Öte yandan, Gürlek’in kendisine yönelik ifadelerinden dolayı CHP Genel Başkanı Kemal Kılıçdaroğlu’na ve CHP Grup Başkanvekili Özgür Özel’e tazminat davası açtığı; İstanbul 24. Asliye Hukuk Mahkemesi’nin Kılıçdaroğlu ile ilgili davanın, İstanbul 7. Asliye Hukuk Mahkemesi de Özel ile ilgili davanın kabulüne karar verdiği yönünde haberler devletin resmi haber ajansı olan Anadolu ajansı tarafından duyurulmuştur.[21]

Ayrıca, TBMM Plan ve Bütçe Komisyonu’nun 10 Kasım 2020 tarihli toplantısında söz alan Şırnak Milletvekili Hüseyin Kaçmaz, “Yine, aynı adliye içinde mahkeme mahkeme gezdirilerek -ki tırnak içerisinde ayaklı giyotin diye artık isimlendirildi- iktidarın direkt adres gösterdiği davalarda tam da iktidarın söylemlerine paralel kararlar veren Akın Gürlek hakkında inceleme başlatacak mısınız? ” şeklinde ifadeler kullanmıştır.[22]

HDP Grup Başkanvekili Meral Danış Beştaş da, 23 Kasım 2020’de TBMM’de düzenlediği basın toplantısında Gürlek hakkmdaki iddiaları gündeme taşımıştır: Beştaş, “Akın Gürlek’i lütfen bütün Türkiye okusun. Kaç mahkemede, kaç ceza kararına imza atmış herkes okusun. Şöyle bir hakim düşünün; İstanbul Sulh Ceza Mahkemesinde bir tanığı dinliyor, aynı gün 26. Ağır Ceza Mahkemesine gidip başkanlık yapıyor. Aynı gün tanığı dinliyor aynı tanığı gidip tutuklamak için başka bir mahkemeye başkanlık yapıyor. Yine bu hakim nedense ÇHD’li avukatların tahliyesinden sonra o heyete atanıyor. Nedense Selahattin Demirtaş ve Sırrı Süreyya Önder tahliye olmak üzereyken o mahkemeye başkanlık yapıyor. Nedense aynı hakim gidip Canan Kaftancıoğlu dosyasında ceza verecek mahkemenin başkanı oluyor. Bunu bir açıklayın! Bu Akın Gürlek gibi kaç hakiminiz var, kaç gezici mahkemeniz var, hangi mahkemelerde kime ceza verilecek nasıl planlıyorsunuz? Bunları açıklayın. ” şeklinde ifadeler kullanmıştır.[23]
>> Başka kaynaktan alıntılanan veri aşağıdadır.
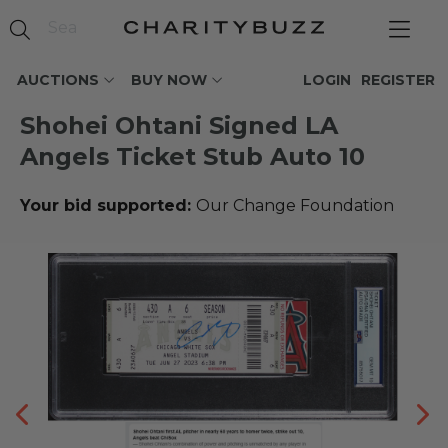
AUCTIONS
BUY NOW
LOGIN
REGISTER
Shohei Ohtani Signed LA
Angels Ticket Stub Auto 10
Your bid supported:
Our Change Foundation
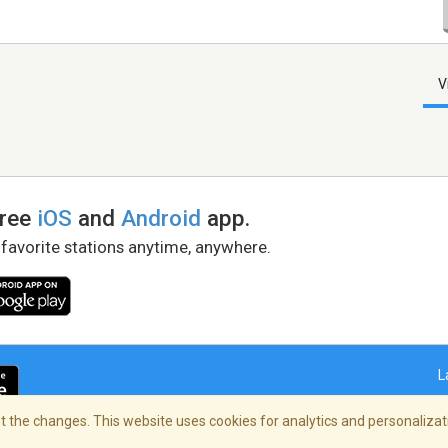
V
free
iOS
and
Android
app.
 favorite stations anytime, anywhere.
L
 the changes. This website uses cookies for analytics and personalizati
right Policy
/
AdChoices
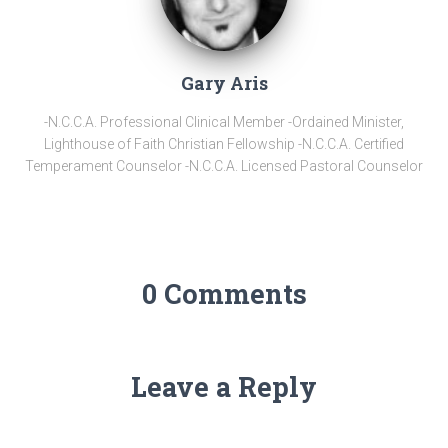
Gary Aris
-N.C.C.A. Professional Clinical Member -Ordained Minister,
Lighthouse of Faith Christian Fellowship -N.C.C.A. Certified
Temperament Counselor -N.C.C.A. Licensed Pastoral Counselor
0 Comments
Leave a Reply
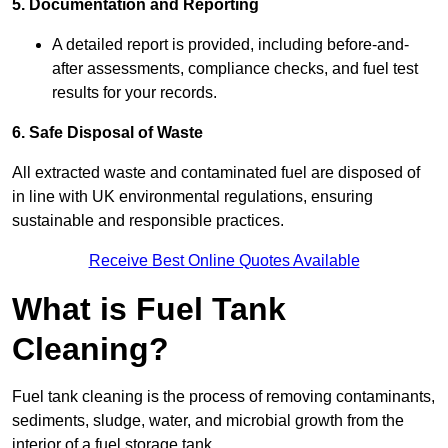
5. Documentation and Reporting
A detailed report is provided, including before-and-
after assessments, compliance checks, and fuel test
results for your records.
6. Safe Disposal of Waste
All extracted waste and contaminated fuel are disposed of
in line with UK environmental regulations, ensuring
sustainable and responsible practices.
Receive Best Online Quotes Available
What is Fuel Tank
Cleaning?
Fuel tank cleaning is the process of removing contaminants,
sediments, sludge, water, and microbial growth from the
interior of a fuel storage tank.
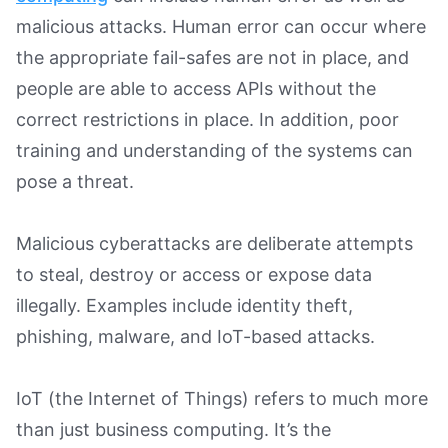
malicious attacks. Human error can occur where
the appropriate fail-safes are not in place, and
people are able to access APIs without the
correct restrictions in place. In addition, poor
training and understanding of the systems can
pose a threat.
Malicious cyberattacks are deliberate attempts
to steal, destroy or access or expose data
illegally. Examples include identity theft,
phishing, malware, and IoT-based attacks.
IoT (the Internet of Things) refers to much more
than just business computing. It’s the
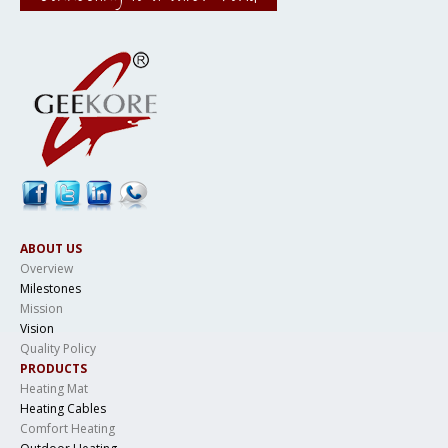
ABOUT US
Overview
Milestones
Mission
Vision
Quality Policy
PRODUCTS
Heating Mat
Heating Cables
Comfort Heating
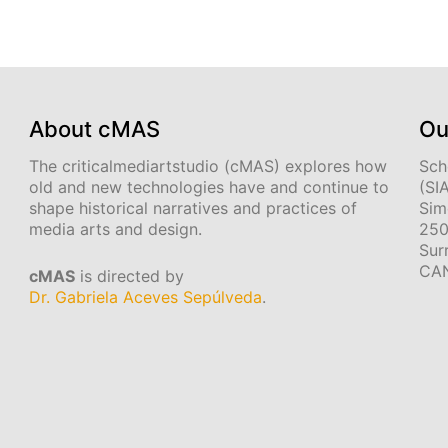
About cMAS
Ou
The criticalmediartstudio (cMAS) explores how
Sch
old and new technologies have and continue to
(SI
shape historical narratives and practices of
Sim
media arts and design.
250
Sur
CA
cMAS
is directed by
Dr. Gabriela Aceves Sepúlveda
.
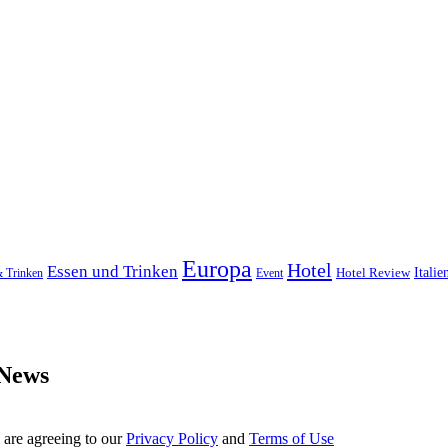
Europa
Hotel
Essen und Trinken
Hotel Review
Italie
& Trinken
Event
 News
 are agreeing to our
Privacy Policy
and
Terms of Use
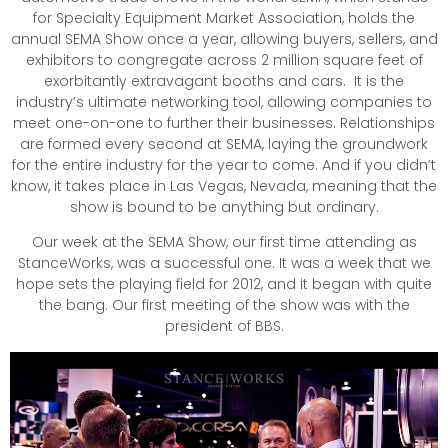
for Specialty Equipment Market Association, holds the
annual SEMA Show once a year, allowing buyers, sellers, and
exhibitors to congregate across 2 million square feet of
exorbitantly extravagant booths and cars. It is the
industry’s ultimate networking tool, allowing companies to
meet one-on-one to further their businesses. Relationships
are formed every second at SEMA, laying the groundwork
for the entire industry for the year to come. And if you didn’t
know, it takes place in Las Vegas, Nevada, meaning that the
show is bound to be anything but ordinary.
Our week at the SEMA Show, our first time attending as
StanceWorks, was a successful one. It was a week that we
hope sets the playing field for 2012, and it began with quite
the bang. Our first meeting of the show was with the
president of BBS.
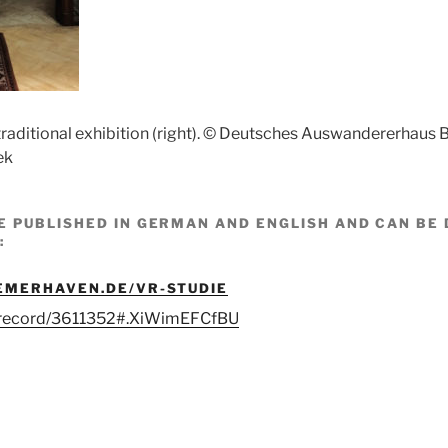
traditional exhibition (right). © Deutsches Auswandererhaus
ek
E PUBLISHED IN GERMAN AND ENGLISH AND CAN B
:
EMERHAVEN.DE/VR-STUDIE
g/record/3611352#.XiWimEFCfBU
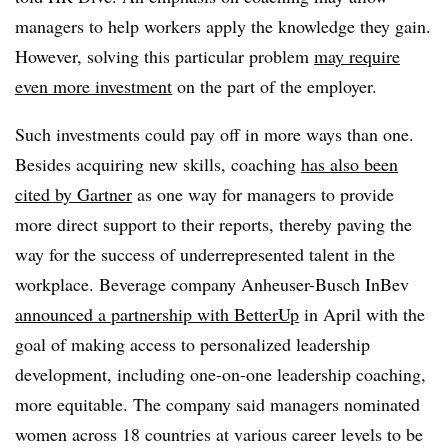
managers to help workers apply the knowledge they gain.
However, solving this particular problem
may require
even more investment
on the part of the employer.
Such investments could pay off in more ways than one.
Besides acquiring new skills, coaching
has also been
cited by Gartner
as one way for managers to provide
more direct support to their reports, thereby paving the
way for the success of underrepresented talent in the
workplace. Beverage company Anheuser-Busch InBev
announced a partnership with BetterUp
in April with the
goal of making access to personalized leadership
development, including one-on-one leadership coaching,
more equitable. The company said managers nominated
women across 18 countries at various career levels to be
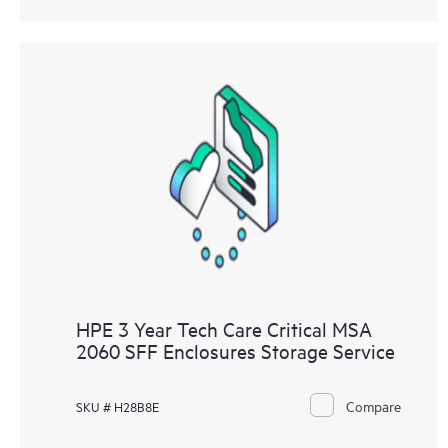
HPE 3 Year Tech Care Critical MSA
2060 SFF Enclosures Storage Service
Compare
SKU # H28B8E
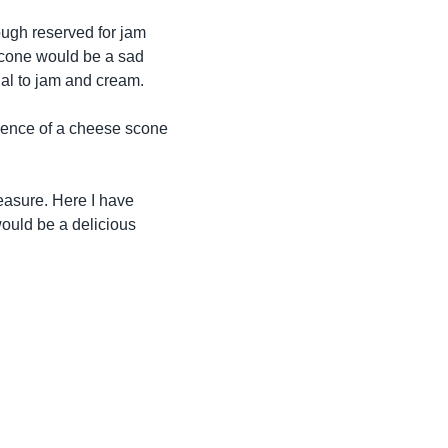
ough reserved for jam
 scone would be a sad
ual to jam and cream.
dence of a cheese scone
leasure. Here I have
would be a delicious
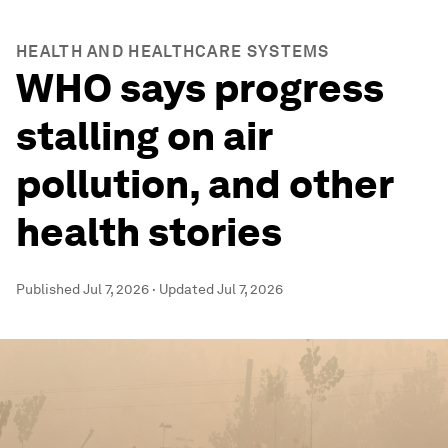
HEALTH AND HEALTHCARE SYSTEMS
WHO says progress
stalling on air
pollution, and other
health stories
Published
Jul 7, 2026
·
Updated
Jul 7, 2026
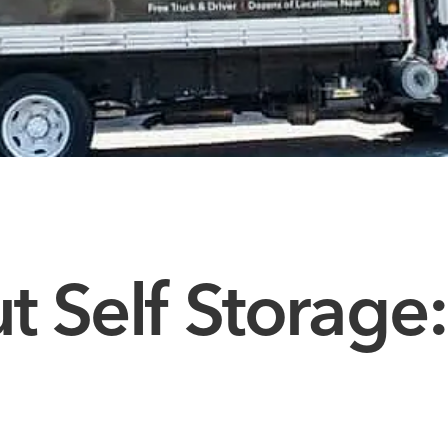
 Self Storage:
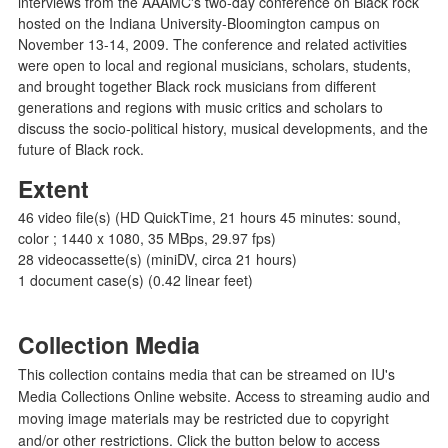
interviews from the AAAMC's two-day conference on Black rock
hosted on the Indiana University-Bloomington campus on
November 13-14, 2009. The conference and related activities
were open to local and regional musicians, scholars, students,
and brought together Black rock musicians from different
generations and regions with music critics and scholars to
discuss the socio-political history, musical developments, and the
future of Black rock.
Extent
46 video file(s) (HD QuickTime, 21 hours 45 minutes: sound,
color ; 1440 x 1080, 35 MBps, 29.97 fps)
28 videocassette(s) (miniDV, circa 21 hours)
1 document case(s) (0.42 linear feet)
Collection Media
This collection contains media that can be streamed on IU's
Media Collections Online website. Access to streaming audio and
moving image materials may be restricted due to copyright
and/or other restrictions. Click the button below to access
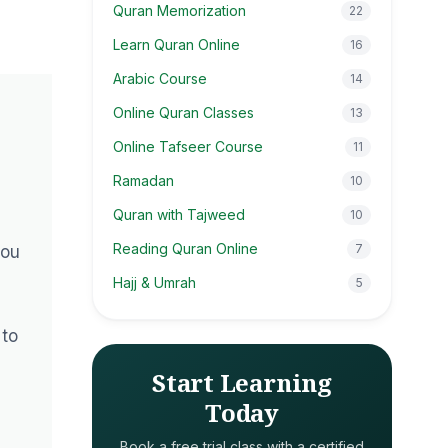
Quran Memorization
22
Learn Quran Online
16
Arabic Course
14
Online Quran Classes
13
Online Tafseer Course
11
Ramadan
10
Quran with Tajweed
10
Reading Quran Online
7
you
Hajj & Umrah
5
 to
Start Learning
Today
Book a free trial class with a certified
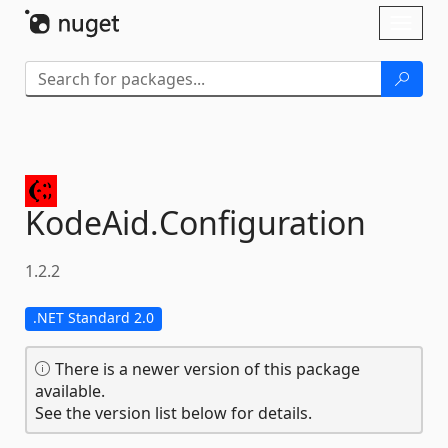
Skip To Content
Toggl
naviga
KodeAid.
Configuration
1.2.2
.NET Standard 2.0
There is a newer version of this package
available.
See the version list below for details.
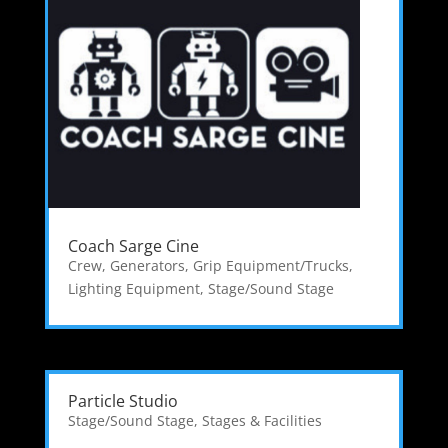
Coach Sarge Cine
Crew
,
Generators
,
Grip Equipment/Trucks
,
Lighting Equipment
,
Stage/Sound Stage
Particle Studio
Stage/Sound Stage
,
Stages & Facilities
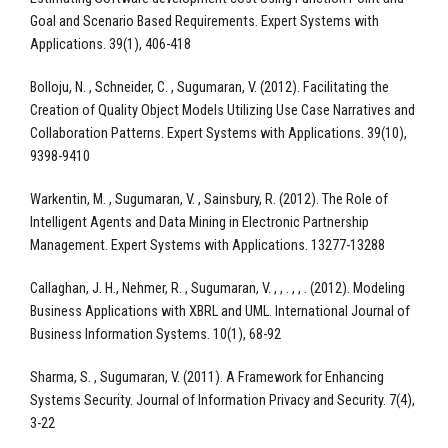
Goal and Scenario Based Requirements. Expert Systems with
Applications. 39(1), 406-418
Bolloju, N. , Schneider, C. , Sugumaran, V. (2012). Facilitating the
Creation of Quality Object Models Utilizing Use Case Narratives and
Collaboration Patterns. Expert Systems with Applications. 39(10),
9398-9410
Warkentin, M. , Sugumaran, V. , Sainsbury, R. (2012). The Role of
Intelligent Agents and Data Mining in Electronic Partnership
Management. Expert Systems with Applications. 13277-13288
Callaghan, J. H., Nehmer, R. , Sugumaran, V. , , . , , . (2012). Modeling
Business Applications with XBRL and UML. International Journal of
Business Information Systems. 10(1), 68-92
Sharma, S. , Sugumaran, V. (2011). A Framework for Enhancing
Systems Security. Journal of Information Privacy and Security. 7(4),
3-22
Tüm bu alıntı ve açıklamalardan da anlaşılacağı üzere, Akın Gürlek’in bağımsızlığını ve tarafsızlığını kaybettiğine dair çok ciddi deliller bulunmaktadır. Dolayısıyla Akın Gürlek’in başkanlık ettiği heyetin, mahkeme niteliğini taşımadığı ve verdiği kararın da hukuken geçerli bir karar olmadığı nettir.